I keep a check on the questions received from my readers; when any question crosses my threshold, I surely try to blog about it online. Stream Aggregate is a quite commonly encountered showplan operator. I have often found it in very simple COUNT(*) operation’s execution plan. If you like to read an official note on the subject, you can read the same on Book Online over here. The Stream Aggregate operator groups rows by one or more columns and then calculates one or more aggregate expressions returned by the query.
Running the following query will give you Stream Aggregate Operator in Execution Plan. To turn on Execution Plan, press CTRL + M.
USE AdventureWorks
GO
SELECT COUNT(*) cRows
FROM HumanResources.Shift;
GO
Now if you try to see the Aggregate operation in text instead of graphic, you can find that it clearly suggests that aggregation happens because of the COUNT(*) operation.
SET SHOWPLAN_ALL ON;
GO
SELECT COUNT(*) cRows
FROM HumanResources.Shift;
GO
SET SHOWPLAN_ALL OFF;
GO
Notably, in the same operation, the Compute Scalar operation is also present, which in fact does the implicit conversion of the COUNT(*) operation. This operation is there because during the stream aggregation operation, the Expression is converted to BIGINT, and it is converted back to INT right after COUNT(*) operation.
Now let us try to prove that Stream Aggregate returns results in the format for BIGINT and not in INT datatype, which is leading to use of additional operation of scalar convert. We will run the above code with COUNT_BIG(*) instead of COUNT(*).
SET SHOWPLAN_ALL ON;
GO
SELECT COUNT_BIG(*) cRows
FROM HumanResources.Shift;
GO
SET SHOWPLAN_ALL OFF;
GO
You can clearly see from this example that there is no Compute Scalar operation when function COUNT_BIG is used in place of COUNT.

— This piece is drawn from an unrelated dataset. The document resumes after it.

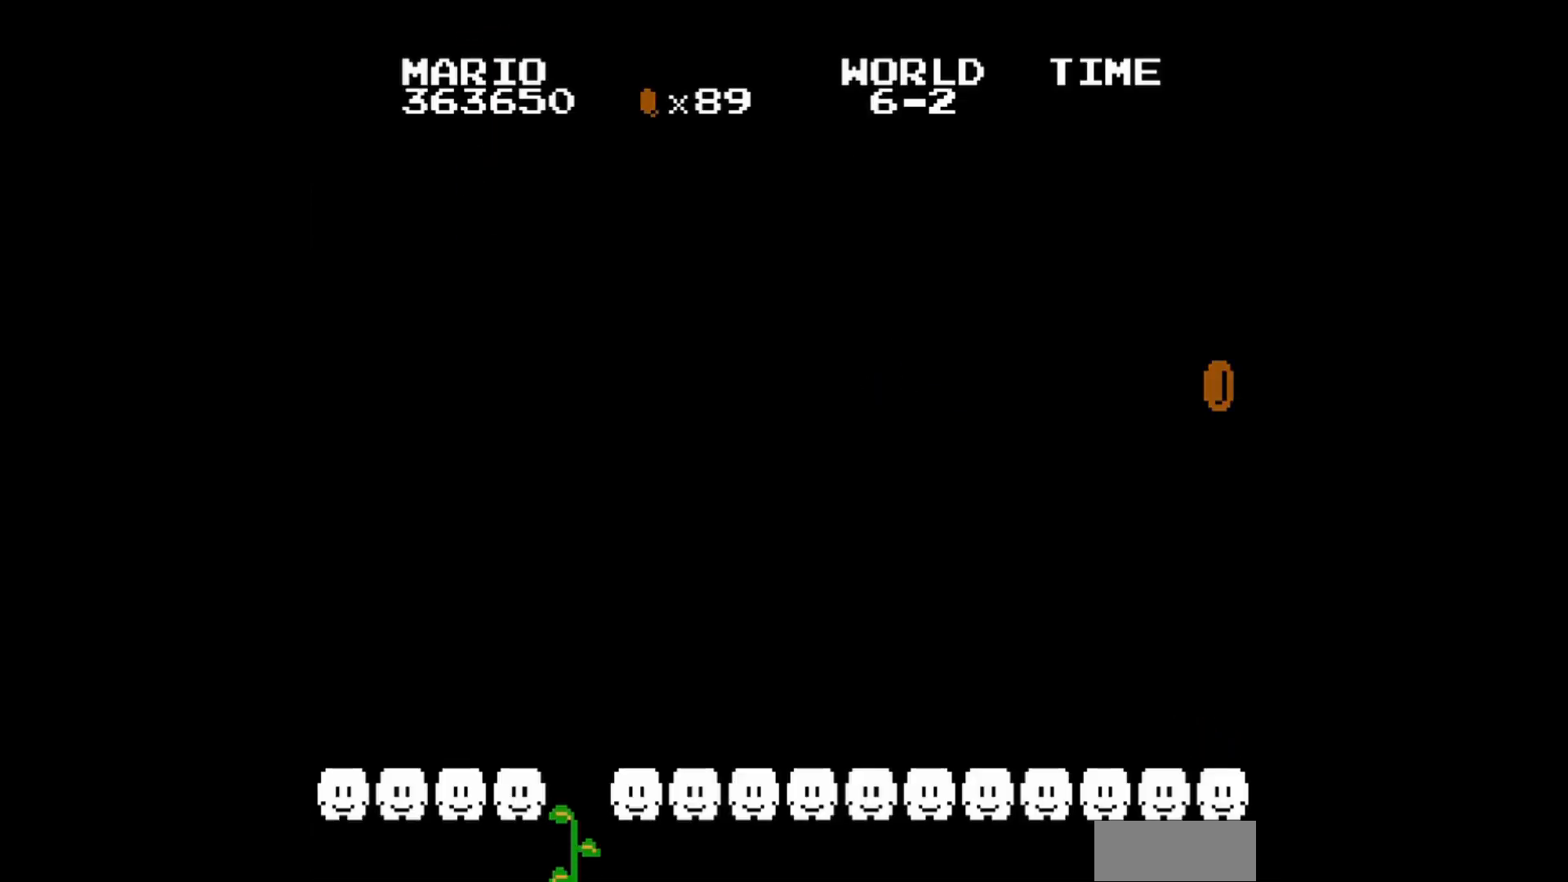
{"buttons": ["B", "DPAD_UP"], "events": [[200, "DPAD_UP", "down"]]}
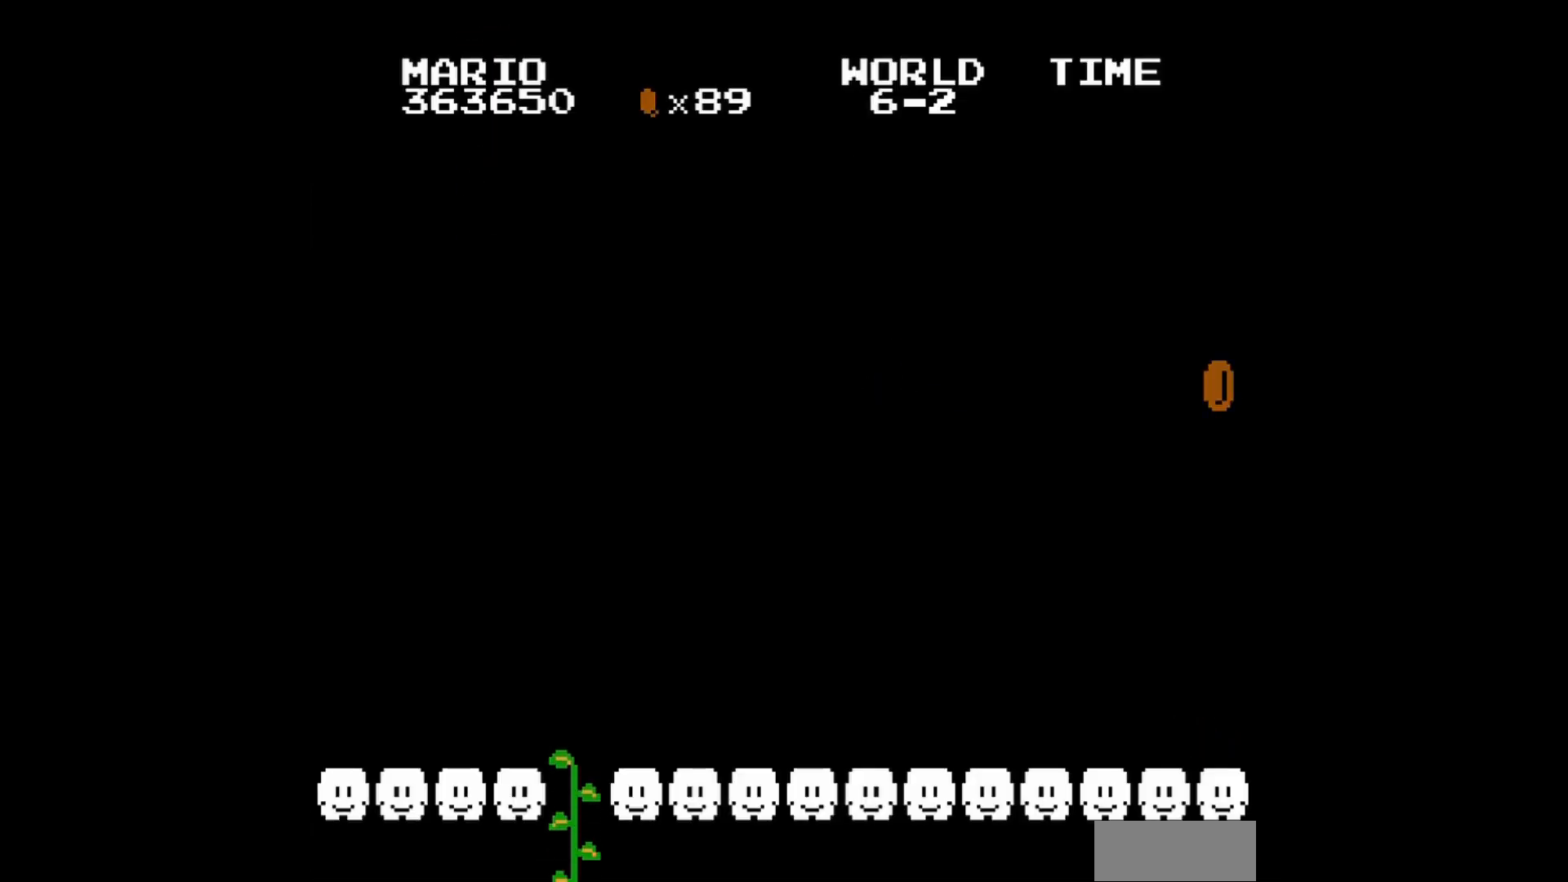
{"buttons": ["B", "DPAD_UP"], "events": []}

Now, the abovementioned information leads to the following question: does this mean that the performance of COUNT_BIG is better than COUNT operation. Let us compare the performance for the same by running following code.
SET SHOWPLAN_ALL ON;
GO
SELECT COUNT(*) cRows
FROM HumanResources.Shift;
GO
SELECT COUNT_BIG(*) cRows
FROM HumanResources.Shift;
GO
SET SHOWPLAN_ALL OFF;
GO
From the execution plan, the cost of both the operations is exactly same. Now I would like to get your opinion on what you think of this article and your initial reaction to the behavior of SQL Server. Please do leave a comment here.
Reference: Pinal Dave (https://blog.sqlauthority.com)
9 Comments. Leave new
Very nice Pinal, thanx!
Well, conversion from larger datatype (BIGINT – 64 bit) to smaller type (INT – 32 bit) does not take time at all. Other way around it could take couple of CPU cycles, depending how it is done.
I think what happens is that COUNT() and COUNT_BIG() are calculated into 64 bit variable and then type casted into 32 bit variable in the case of COUNT(). There is no memory allocation, copying or anything happening, just type casting. You just read the last 32 bit out of 64 bit wide memory space and leave the first 32 bit unnoticed. This takes zero CPU cycles.
(Well, not “last” 32 bit since memory isn’t ordered from left to right in the way one would think)
hi pinal,
If both the operations cost is same then which types operation we used for query writing? if both are same why there are 2 different operations given?
Great Article. Complex topics like this are understand easily by your explanation.Thanks a lot.
Wonderful blog! I found it while surfing around on Yahoo News.
Do you have any suggestions on how to get listed in Yahoo News?
I’ve been trying for a while but I never seem to get there! Thank you
Greetings! Very useful advice within this post! It’s the little changes that make the most significant changes. Many thanks for sharing!
Excellent way of describing, and pleasant article to obtain information concerning my presentation subject matter,
which i am going to convey in institution of higher education.
thanks….very good explanation.
Hi Pinal,
In My code guid is inherited every where and my most of the queries and sp’s are referencing that in where clause. i know that guid is not better option for creating indexes but already inherited everywhere is there any way to optimize the database?